Em 10 de Abril de 2012, a Anadarko aprovou seu instrumento de auto-regulação em matéria de anti-corrupçâo. Chama-se "Manual de Conformidade para o Combate à Corrupção". O Manual é um conjunto de princípios de ética e boa governação corporativa e procura guiar seus funcionários a todos os níveis para que actuem dentro dos limites permitidos pelo U.S. Foreign Corrupt Practices Act “FCPA” e pelo UK Bribery Act 2010. No extenso Manual tem uma secção dedicada às FAQs (Perguntas Frequentes). O ponto 14 dessa seccao 'e o mais relevante para a situação das viagens ofertadas em Mocambique. Ele pergunta e responde da seguinte forma:
"PERGUNTA>Por vezes, ouve-se dizer que as outras empresas pagam ajudas de custo e viagens a Funcionários Públicos Estrangeiros que não estamos autorizados a pagar. Porque temos de cumprir padrões mais exigentes do que os outros?

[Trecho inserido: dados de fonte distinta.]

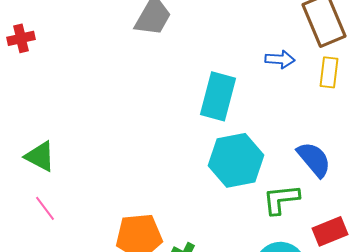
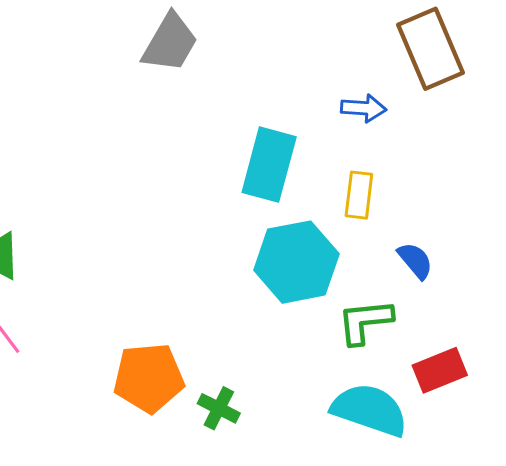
yellow rectangle: (329, 72) -> (359, 195), moved
blue semicircle: (314, 159) -> (415, 261), size x0.7

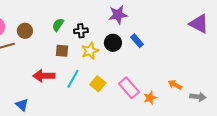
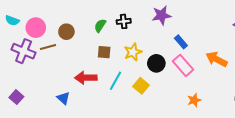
black cross: (81, 31) -> (124, 21), moved
black circle: (113, 43) -> (156, 63), moved
orange arrow: (175, 85) -> (217, 59), moved, size x1.5
pink rectangle: (129, 88) -> (183, 65), moved
blue triangle: (22, 105) -> (63, 98), moved

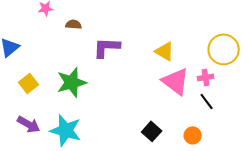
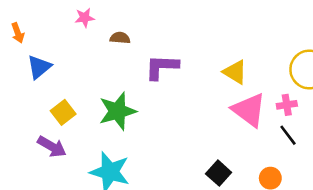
purple arrow: (29, 124) -> (52, 147), moved

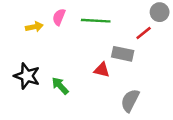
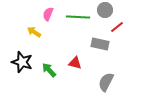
gray circle: (160, 12) -> (105, 10), moved
yellow arrow: (34, 27) -> (34, 32), moved, turned -136
red triangle: (102, 70) -> (75, 63), moved

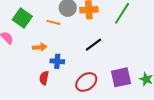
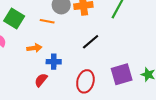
red semicircle: (44, 78) -> (41, 80), turned 32
red ellipse: (86, 82) -> (85, 81), turned -35

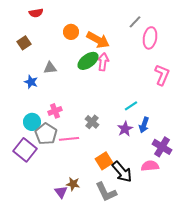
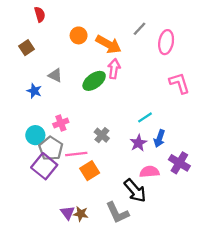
red semicircle: (36, 13) -> (40, 14), turned -96
gray line: (135, 22) -> (139, 29), moved
green ellipse: (88, 61) -> (94, 81), moved
gray triangle: (50, 68) -> (55, 75), turned 32
pink L-shape: (162, 75) -> (179, 83), turned -40
purple square: (25, 150) -> (44, 166), moved
orange square: (104, 161) -> (90, 171), moved
pink semicircle: (150, 166) -> (149, 172), moved
brown star: (73, 184) -> (81, 214), moved

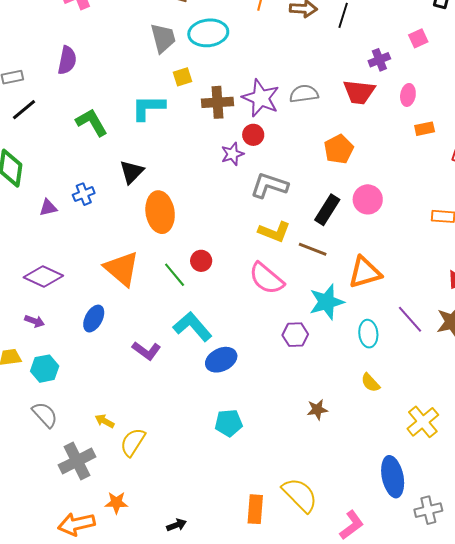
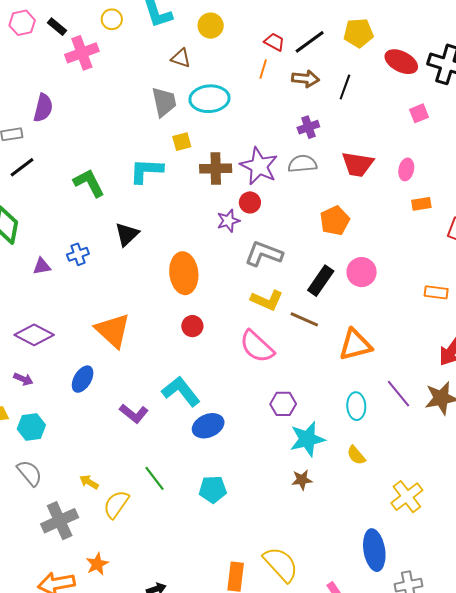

RESPOSTA>Anadarko está empenhada em cumprir as Leis de Combate à Corrupção, e espera que os seus funcionários e representantes observem estritamente as suas políticas e procedimentos em matéria de combate à corrupção. Os nossos actos nunca serão ditados por aquilo que os outros fazem. Temos de respeitar sempre os nossos Valores Essenciais, o nosso Código de Ética e Conduta Comercial, as nossas políticas e procedimentos de combate à corrupção e todas as leis aplicáveis, incluindo as Leis de Combate à Corrupção".
Por outras palavras, a Anadarko se atribui a si mesma altos standards de ética que, no caso vertente, terão sido violados em Moçambique. O apuramento desta questão não ficou esgotado com a sua lacônica resposta. Whistleblowers e ativistas do jornalismo investigativo nos EUA como o The Intercept e o Center for Public Integrity, de Nova Iorque, (este último inspirou a idealização do nosso Centro de Integridade Pública) serão contactos para fazerem o follow up na exposição de uma prática anti-ética de uma multinacional em Moçambique e na busca de uma explicação cabal.